- Opening Delimiter -

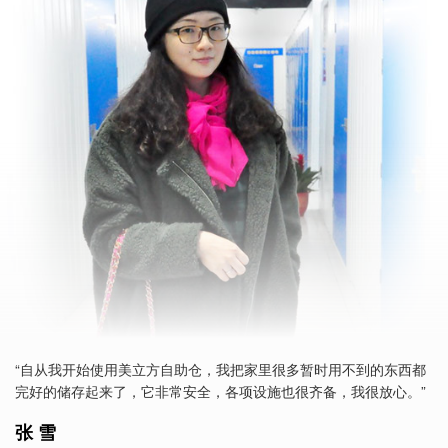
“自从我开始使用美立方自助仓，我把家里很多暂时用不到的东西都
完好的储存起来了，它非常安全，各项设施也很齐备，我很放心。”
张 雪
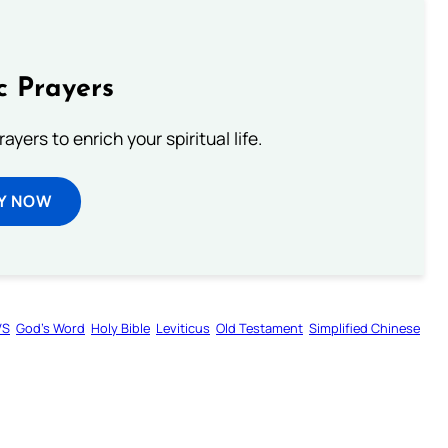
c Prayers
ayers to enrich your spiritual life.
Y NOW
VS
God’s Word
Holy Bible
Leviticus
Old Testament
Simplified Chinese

- Closing Delimiter -

■ **What you need to do**
Each line of the data is to be duplicated exactly; pictures stay out of the copy.

■ **Exercise solution**
“自从我开始使用美立方自助仓，我把家里很多暂时用不到的东西都
完好的储存起来了，它非常安全，各项设施也很齐备，我很放心。”
张 雪
c Prayers
ayers to enrich your spiritual life.
Y NOW
VS
God’s Word
Holy Bible
Leviticus
Old Testament
Simplified Chinese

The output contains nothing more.